Childhood: we missed that

The corporate reform of education, led by Bill Gates et al., sets college graduation as the end-goal of all learning. So, it is no surprise that policy makers, having drunk the Gates Kool-aid, would impose draconian measures on public schools, focused on Common Core and testing ad infinitum. After all, how are kids going to find their way to university if they haven’t mastered the elements of one-size-fits-all curricula? While we’re at it, let’s hold teachers “accountable” via their students’ test scores. Ah, that’s the ticket.

But, of course, this is all bullshit. There is no scientific basis whatsoever that No Child Left Behind and Race to the Top, the two major pieces of federal legislation, work or even can work. Leave it to Americans to do it big and wrong. We don’t need no damn science or the lessons available from those who actually know what they’re doing when it comes to designing and operating superior education systems.

In their zeal to create college-ready automatons, the powers that be forgot at least one important factor: children are remarkably different in circumstance, desire, and ability. This is especially critical during early childhood development, which centers on play, socializing, and exploring immediate worlds.

A mother of a boy entering kindergarten wonders about the monsters produced by wrong-headed politicians and their wealthy benefactors. She also happens to possess a doctorate in educational policy. She wrote an essay for The Washington Post.

I’m sad that my son won’t experience kindergarten as a gentle transition into the rhythms of school, as a space primarily for exploration and play, and as a place where building strong relationships with adults and other children is the primary annual goal. I’m sad that our culture of testing and assessment has moved down to even the youngest grades.

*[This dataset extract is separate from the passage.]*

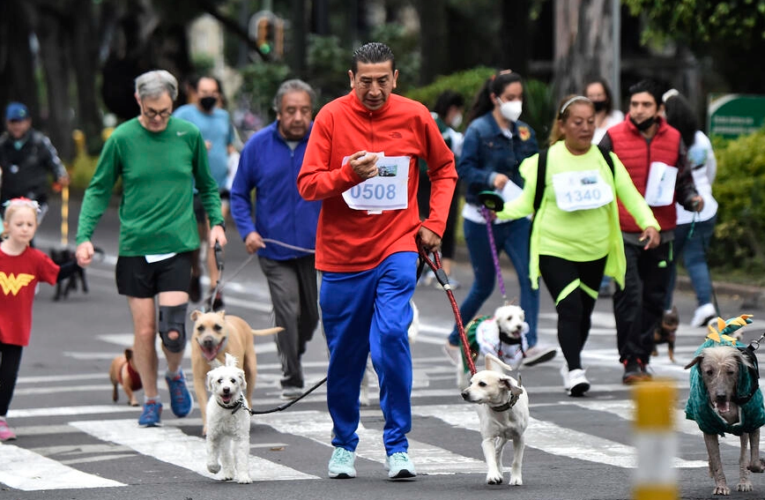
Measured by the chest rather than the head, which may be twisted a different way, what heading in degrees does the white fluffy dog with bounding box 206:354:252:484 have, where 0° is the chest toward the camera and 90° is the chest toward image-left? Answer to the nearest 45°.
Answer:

And I’m angry. I’m angry that in kindergarten he may be expected to meet standards that are not developmentally appropriate for him. I’m angry that our educational system ignores what research and evidence from other countries tells us is best for our children’s emotional, social, and academic lives.

I want to protect my son’s childhood, and I want him to grow and learn at his own pace. Increasingly, the early grades of our country’s public schools are not the place for kids like him — kids who are not ready at five to become “proficient” readers and writers — to thrive.

In a footnote, we’re told that the mother has enrolled her son in a local Waldorf school, which does not answer to the beat of the draconian drummer.